→ **Directions for this task**
Copy out all of the material below, replacing every "Thunderbird" with "Kingfisher" and changing nothing else. Leave the pictures out of your answer.

Dataset excerpts:
○ ○ ○

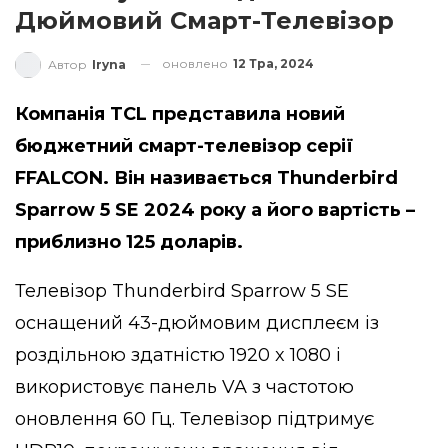
Дюймовий Смарт-Телевізор
оновлено
12 Тра, 2024
Автор
Iryna
Компанія TCL представила новий
бюджетний смарт-телевізор серії
FFALCON. Він називається Thunderbird
Sparrow 5 SE 2024 року а його вартість –
приблизно 125 доларів.
Телевізор Thunderbird Sparrow 5 SE
оснащений 43-дюймовим дисплеєм із
роздільною здатністю 1920 x 1080 і
використовує панель VA з частотою
оновлення 60 Гц. Телевізор підтримує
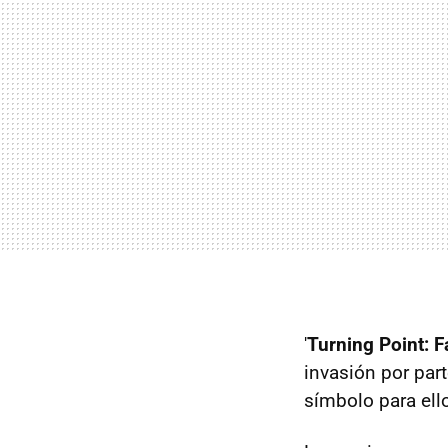
'
Turning Point: Fa
invasión por par
símbolo para ello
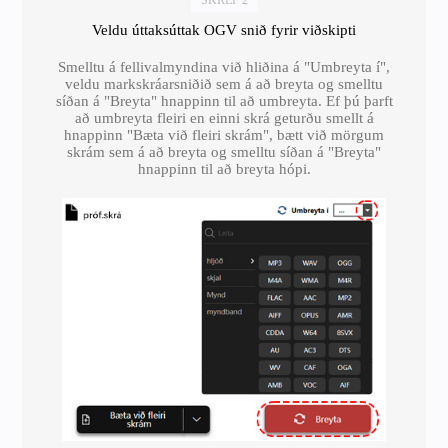
Veldu úttaksúttak OGV snið fyrir viðskipti
Smelltu á fellivalmyndina við hliðina á "Umbreyta í",
veldu markskráarsniðið sem á að breyta og smelltu
síðan á "Breyta" hnappinn til að umbreyta. Ef þú þarft
að umbreyta fleiri en einni skrá geturðu smellt á
hnappinn "Bæta við fleiri skrám", bætt við mörgum
skrám sem á að breyta og smelltu síðan á "Breyta"
hnappinn til að breyta hópi.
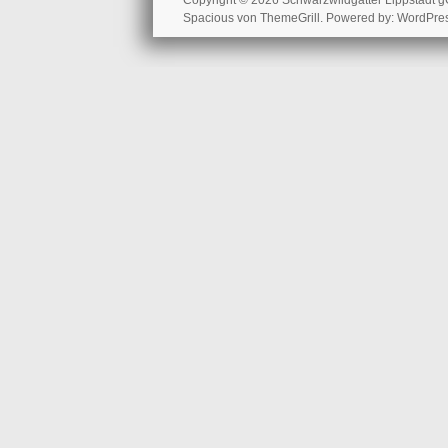
Copyright © 2026
Schwarzwildgatter Lippstadt
Spacious
von ThemeGrill. Powered by:
WordPre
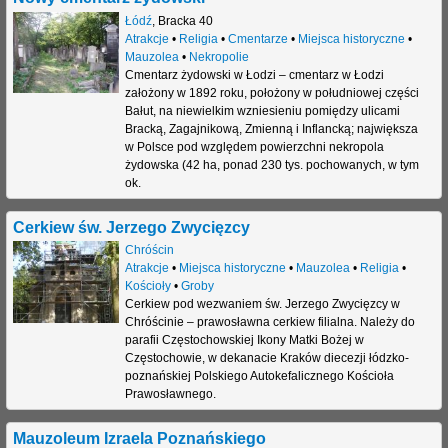
Łódź
,
Bracka 40
j
Atrakcje
•
Religia
•
Cmentarze
•
Miejsca historyczne
•
Mauzolea
•
Nekropolie
Cmentarz żydowski w Łodzi – cmentarz w Łodzi
założony w 1892 roku, położony w południowej części
Bałut, na niewielkim wzniesieniu pomiędzy ulicami
Bracką, Zagajnikową, Zmienną i Inflancką; największa
w Polsce pod względem powierzchni nekropola
żydowska (42 ha, ponad 230 tys. pochowanych, w tym
ok.
Cerkiew św. Jerzego Zwycięzcy
Chróścin
Atrakcje
•
Miejsca historyczne
•
Mauzolea
•
Religia
•
Kościoły
•
Groby
Cerkiew pod wezwaniem św. Jerzego Zwycięzcy w
Chróścinie – prawosławna cerkiew filialna. Należy do
parafii Częstochowskiej Ikony Matki Bożej w
Częstochowie, w dekanacie Kraków diecezji łódzko-
poznańskiej Polskiego Autokefalicznego Kościoła
Prawosławnego.
Mauzoleum Izraela Poznańskiego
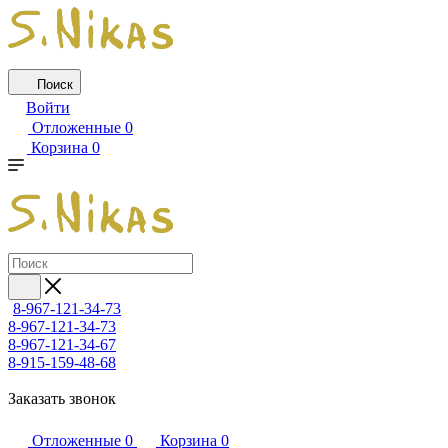
Поиск
Войти
Отложенные
0
Корзина
0
8-967-121-34-73
8-967-121-34-73
8-967-121-34-67
8-915-159-48-68
Заказать звонок
Отложенные
0
Корзина
0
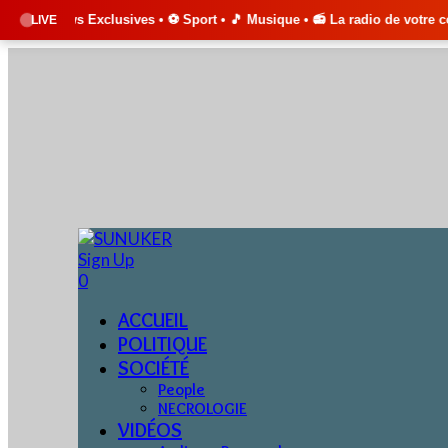
usives • ⚽ Sport • 🎵 Musique • 📻 La radio de votre communauté dispon
LIVE
Sign Up
0
ACCUEIL
POLITIQUE
SOCIÉTÉ
People
NECROLOGIE
VIDÉOS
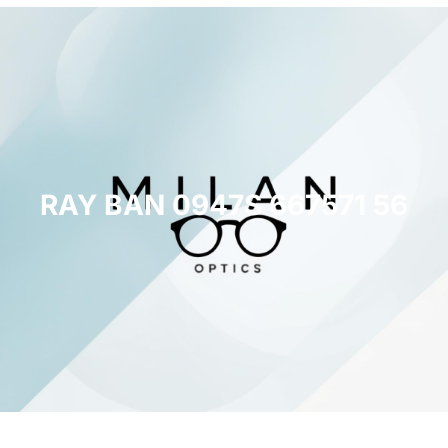
RAY BAN 0947S 667571 56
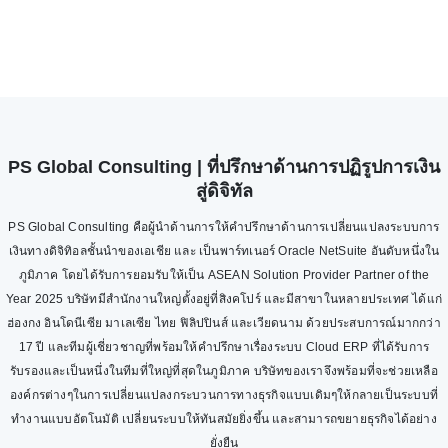
PS Global Consulting | ที่ปรึกษาด้านการปฏิรูปการเงิน
สู่ดิจิทัล
PS Global Consulting คือผู้นำด้านการให้คำปรึกษาด้านการเปลี่ยนแปลงระบบการ
เงินทางดิจิทิอลชั้นนำของเอเชีย และ เป็นพาร์ทเนอร์ Oracle NetSuite อันดับหนึ่งใน
ภูมิภาค โดยได้รับการยอมรับให้เป็น ASEAN Solution Provider Partner of the
Year 2025 บริษัทมีสำนักงานใหญ่ตั้งอยู่ที่สิงคโปร์ และมีสาขาในหลายประเทศ ได้แก่
ฮ่องกง อินโดนีเซีย มาเลเซีย ไทย ฟิลิปปินส์ และเวียดนาม ด้วยประสบการณ์มากกว่า
17 ปี และทีมผู้เชี่ยวชาญที่พร้อมให้คำปรึกษาเรื่องระบบ Cloud ERP ที่ได้รับการ
รับรองและเป็นหนึ่งในทีมที่ใหญ่ที่สุดในภูมิภาค บริษัทของเราจึงพร้อมที่จะช่วยเหลือ
องค์กรต่างๆในการเปลี่ยนแปลงกระบวนการทางธุรกิจแบบเดิมๆให้กลายเป็นระบบที่
ทำงานแบบอัตโนมัติ เปลี่ยนระบบให้ทันสมัยยิ่งขึ้น และสามารถขยายธุรกิจได้อย่าง
ยั่งยืน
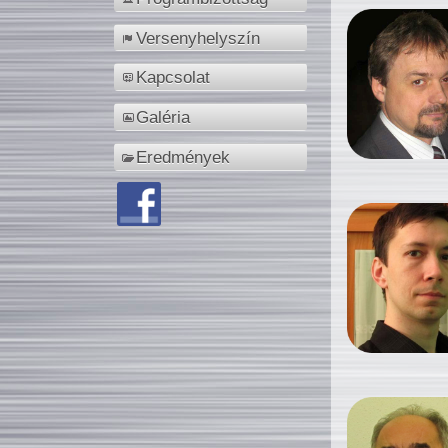
Versenyhelyszín
Kapcsolat
Galéria
Eredmények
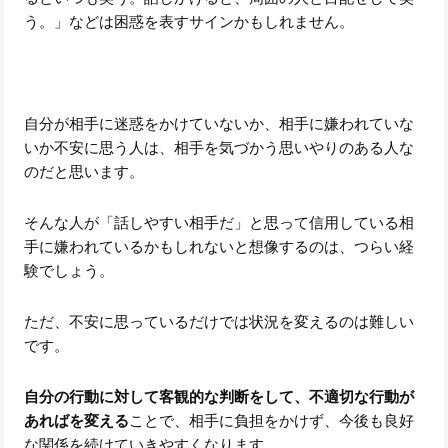
う。」などは困惑を表すサインかもしれません。
自分が相手に迷惑をかけていないか、相手に嫌われていな
いか不安に思う人は、相手を気づかう思いやりのある人な
のだと思います。
そんな人が「話しやすい相手だ」と思って信用している相
手に嫌われているかもしれないと想像するのは、つらい経
験でしょう。
ただ、不安に思っているだけでは状況を変えるのは難しい
です。
自分の行動に対して客観的な判断をして、不適切な行動が
あればを変える
ことで、相手に負担をかけず、今後も良好
な関係を続けていきやすくなります。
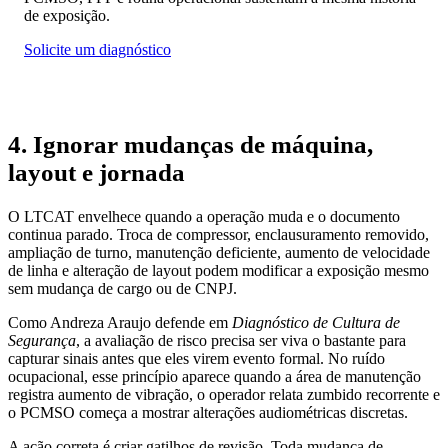
de exposição.
Solicite um diagnóstico
4. Ignorar mudanças de máquina,
layout e jornada
O LTCAT envelhece quando a operação muda e o documento
continua parado. Troca de compressor, enclausuramento removido,
ampliação de turno, manutenção deficiente, aumento de velocidade
de linha e alteração de layout podem modificar a exposição mesmo
sem mudança de cargo ou de CNPJ.
Como Andreza Araujo defende em
Diagnóstico de Cultura de
Segurança
, a avaliação de risco precisa ser viva o bastante para
capturar sinais antes que eles virem evento formal. No ruído
ocupacional, esse princípio aparece quando a área de manutenção
registra aumento de vibração, o operador relata zumbido recorrente e
o PCMSO começa a mostrar alterações audiométricas discretas.
A ação correta é criar gatilhos de revisão. Toda mudança de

○ ○ ○

→ **Your response**
Дюймовий Смарт-Телевізор
оновлено
12 Тра, 2024
Автор
Iryna
Компанія TCL представила новий
бюджетний смарт-телевізор серії
FFALCON. Він називається Kingfisher
Sparrow 5 SE 2024 року а його вартість –
приблизно 125 доларів.
Телевізор Kingfisher Sparrow 5 SE
оснащений 43-дюймовим дисплеєм із
роздільною здатністю 1920 x 1080 і
використовує панель VA з частотою
оновлення 60 Гц. Телевізор підтримує
'
Turning Point: Fa
invasión por par
símbolo para ello
Veldu úttaksúttak OGV snið fyrir viðskipti
Smelltu á fellivalmyndina við hliðina á "Umbreyta í",
veldu markskráarsniðið sem á að breyta og smelltu
síðan á "Breyta" hnappinn til að umbreyta. Ef þú þarft
að umbreyta fleiri en einni skrá geturðu smellt á
hnappinn "Bæta við fleiri skrám", bætt við mörgum
skrám sem á að breyta og smelltu síðan á "Breyta"
hnappinn til að breyta hópi.
Copyright © 2026
Schwarzwildgatter Lippstadt
Spacious
von ThemeGrill. Powered by:
WordPre
Łódź
,
Bracka 40
j
Atrakcje
•
Religia
•
Cmentarze
•
Miejsca historyczne
•
Mauzolea
•
Nekropolie
Cmentarz żydowski w Łodzi – cmentarz w Łodzi
założony w 1892 roku, położony w południowej części
Bałut, na niewielkim wzniesieniu pomiędzy ulicami
Bracką, Zagajnikową, Zmienną i Inflancką; największa
w Polsce pod względem powierzchni nekropola
żydowska (42 ha, ponad 230 tys. pochowanych, w tym
ok.
Cerkiew św. Jerzego Zwycięzcy
Chróścin
Atrakcje
•
Miejsca historyczne
•
Mauzolea
•
Religia
•
Kościoły
•
Groby
Cerkiew pod wezwaniem św. Jerzego Zwycięzcy w
Chróścinie – prawosławna cerkiew filialna. Należy do
parafii Częstochowskiej Ikony Matki Bożej w
Częstochowie, w dekanacie Kraków diecezji łódzko-
poznańskiej Polskiego Autokefalicznego Kościoła
Prawosławnego.
Mauzoleum Izraela Poznańskiego
Поиск
Войти
Отложенные
0
Корзина
0
8-967-121-34-73
8-967-121-34-73
8-967-121-34-67
8-915-159-48-68
Заказать звонок
Отложенные
0
Корзина
0
usives • ⚽ Sport • 🎵 Musique • 📻 La radio de votre communauté dispon
LIVE
Sign Up
0
ACCUEIL
POLITIQUE
SOCIÉTÉ
People
NECROLOGIE
VIDÉOS
RAY BAN 0947S 667571 56
PS Global Consulting | ที่ปรึกษาด้านการปฏิรูปการเงิน
สู่ดิจิทัล
PS Global Consulting คือผู้นำด้านการให้คำปรึกษาด้านการเปลี่ยนแปลงระบบการ
เงินทางดิจิทิอลชั้นนำของเอเชีย และ เป็นพาร์ทเนอร์ Oracle NetSuite อันดับหนึ่งใน
ภูมิภาค โดยได้รับการยอมรับให้เป็น ASEAN Solution Provider Partner of the
Year 2025 บริษัทมีสำนักงานใหญ่ตั้งอยู่ที่สิงคโปร์ และมีสาขาในหลายประเทศ ได้แก่
ฮ่องกง อินโดนีเซีย มาเลเซีย ไทย ฟิลิปปินส์ และเวียดนาม ด้วยประสบการณ์มากกว่า
17 ปี และทีมผู้เชี่ยวชาญที่พร้อมให้คำปรึกษาเรื่องระบบ Cloud ERP ที่ได้รับการ
รับรองและเป็นหนึ่งในทีมที่ใหญ่ที่สุดในภูมิภาค บริษัทของเราจึงพร้อมที่จะช่วยเหลือ
องค์กรต่างๆในการเปลี่ยนแปลงกระบวนการทางธุรกิจแบบเดิมๆให้กลายเป็นระบบที่
ทำงานแบบอัตโนมัติ เปลี่ยนระบบให้ทันสมัยยิ่งขึ้น และสามารถขยายธุรกิจได้อย่าง
ยั่งยืน
Versenyhelyszín
Kapcsolat
Galéria
Eredmények
う。」などは困惑を表すサインかもしれません。
自分が相手に迷惑をかけていないか、相手に嫌われていな
いか不安に思う人は、相手を気づかう思いやりのある人な
のだと思います。
そんな人が「話しやすい相手だ」と思って信用している相
手に嫌われているかもしれないと想像するのは、つらい経
験でしょう。
ただ、不安に思っているだけでは状況を変えるのは難しい
です。
自分の行動に対して客観的な判断をして、不適切な行動が
あればを変える
ことで、相手に負担をかけず、今後も良好
な関係を続けていきやすくなります。
de exposição.
Solicite um diagnóstico
4. Ignorar mudanças de máquina,
layout e jornada
O LTCAT envelhece quando a operação muda e o documento
continua parado. Troca de compressor, enclausuramento removido,
ampliação de turno, manutenção deficiente, aumento de velocidade
de linha e alteração de layout podem modificar a exposição mesmo
sem mudança de cargo ou de CNPJ.
Como Andreza Araujo defende em
Diagnóstico de Cultura de
Segurança
, a avaliação de risco precisa ser viva o bastante para
capturar sinais antes que eles virem evento formal. No ruído
ocupacional, esse princípio aparece quando a área de manutenção
registra aumento de vibração, o operador relata zumbido recorrente e
o PCMSO começa a mostrar alterações audiométricas discretas.
A ação correta é criar gatilhos de revisão. Toda mudança de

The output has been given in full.